J Clin Invest. 2020 Nov 2;130(11):6158-6170. doi: 10.1172/JCI140311.
The α6β4 nicotinic acetylcholine receptor (nAChR) is enriched in dorsal root ganglia neurons and is an attractive non-opioid therapeutic target for pain. However, difficulty expressing human α6β4 receptors in recombinant systems has precluded drug discovery. Here, genome-wide screening identified accessory proteins that enable reconstitution of human α6β4 nAChRs. BARP, an auxiliary subunit of voltage-dependent calcium channels, promoted α6β4 surface expression while IRE1α, an unfolded protein response sensor, enhanced α6β4 receptor assembly. Effects on α6β4 involve BARP's N-terminal region and IRE1α's splicing of XBP1 mRNA. Furthermore, clinical efficacy of nicotinic agents in relieving neuropathic pain best correlated with their activity on α6β4. Finally, BARP-knockout, but not NACHO-knockout mice lacked nicotine-induced antiallodynia, highlighting the functional importance of α6β4 in pain. These results identify roles for IRE1α and BARP in neurotransmitter receptor assembly and unlock drug discovery for the previously elusive α6β4 receptor.

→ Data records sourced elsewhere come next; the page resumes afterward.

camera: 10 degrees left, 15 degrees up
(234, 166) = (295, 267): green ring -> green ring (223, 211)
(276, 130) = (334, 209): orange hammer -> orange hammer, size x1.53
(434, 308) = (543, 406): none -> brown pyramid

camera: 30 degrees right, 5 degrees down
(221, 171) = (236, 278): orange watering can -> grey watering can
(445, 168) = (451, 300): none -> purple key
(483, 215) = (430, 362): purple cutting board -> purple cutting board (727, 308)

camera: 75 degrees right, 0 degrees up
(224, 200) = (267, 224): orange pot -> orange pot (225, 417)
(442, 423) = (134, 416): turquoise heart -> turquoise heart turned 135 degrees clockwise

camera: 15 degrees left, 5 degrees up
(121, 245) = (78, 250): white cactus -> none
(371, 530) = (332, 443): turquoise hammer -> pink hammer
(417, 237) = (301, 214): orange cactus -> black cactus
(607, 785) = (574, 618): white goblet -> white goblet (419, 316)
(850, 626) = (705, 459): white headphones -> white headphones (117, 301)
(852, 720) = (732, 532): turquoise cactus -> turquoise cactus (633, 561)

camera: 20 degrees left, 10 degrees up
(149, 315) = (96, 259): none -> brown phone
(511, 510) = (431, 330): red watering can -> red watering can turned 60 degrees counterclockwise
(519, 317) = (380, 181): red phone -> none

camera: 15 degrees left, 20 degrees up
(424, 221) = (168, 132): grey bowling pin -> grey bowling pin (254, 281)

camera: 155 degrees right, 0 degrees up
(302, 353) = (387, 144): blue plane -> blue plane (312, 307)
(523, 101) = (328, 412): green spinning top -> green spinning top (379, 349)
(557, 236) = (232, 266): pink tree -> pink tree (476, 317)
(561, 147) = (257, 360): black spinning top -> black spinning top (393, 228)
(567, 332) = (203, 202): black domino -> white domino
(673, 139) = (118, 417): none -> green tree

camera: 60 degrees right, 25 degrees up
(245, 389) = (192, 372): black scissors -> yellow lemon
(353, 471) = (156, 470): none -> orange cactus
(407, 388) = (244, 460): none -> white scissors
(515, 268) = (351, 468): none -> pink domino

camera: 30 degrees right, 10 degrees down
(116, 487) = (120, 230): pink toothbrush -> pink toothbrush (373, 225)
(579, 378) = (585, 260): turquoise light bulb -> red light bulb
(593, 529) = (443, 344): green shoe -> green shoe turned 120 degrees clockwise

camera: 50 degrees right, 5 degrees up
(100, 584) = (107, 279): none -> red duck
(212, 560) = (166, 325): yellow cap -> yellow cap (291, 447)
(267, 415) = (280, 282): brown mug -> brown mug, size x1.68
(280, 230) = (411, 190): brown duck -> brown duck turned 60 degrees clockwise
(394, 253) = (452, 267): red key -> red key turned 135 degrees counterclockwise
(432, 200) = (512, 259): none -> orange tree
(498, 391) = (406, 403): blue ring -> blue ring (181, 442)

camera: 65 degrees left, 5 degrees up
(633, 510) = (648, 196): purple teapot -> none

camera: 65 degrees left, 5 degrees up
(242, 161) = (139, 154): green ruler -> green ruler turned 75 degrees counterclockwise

α6β4 型烟碱型乙酰胆碱受体 (nAChR) 在背根神经节神经元中丰富表达,是一种有吸引力的非阿片类疼痛治疗靶点。然而,在重组系统中表达人源 α6β4 受体的困难阻碍了药物的发现。在这里,全基因组筛选确定了辅助蛋白,这些蛋白能够重建人源 α6β4 nAChR。电压依赖性钙通道的辅助亚基 BARP 促进了 α6β4 的表面表达,而未折叠蛋白反应传感器 IRE1α 增强了 α6β4 受体的组装。对 α6β4 的影响涉及 BARP 的 N 端区域和 IRE1α 对 XBP1 mRNA 的剪接。此外,烟碱类药物缓解神经性疼痛的临床疗效与它们对 α6β4 的活性密切相关。最后,BARP 敲除,但不是 NACHO 敲除小鼠缺乏尼古丁诱导的抗痛觉过敏,突出了 α6β4 在疼痛中的功能重要性。这些结果确定了 IRE1α 和 BARP 在神经递质受体组装中的作用,并为以前难以捉摸的 α6β4 受体的药物发现提供了线索。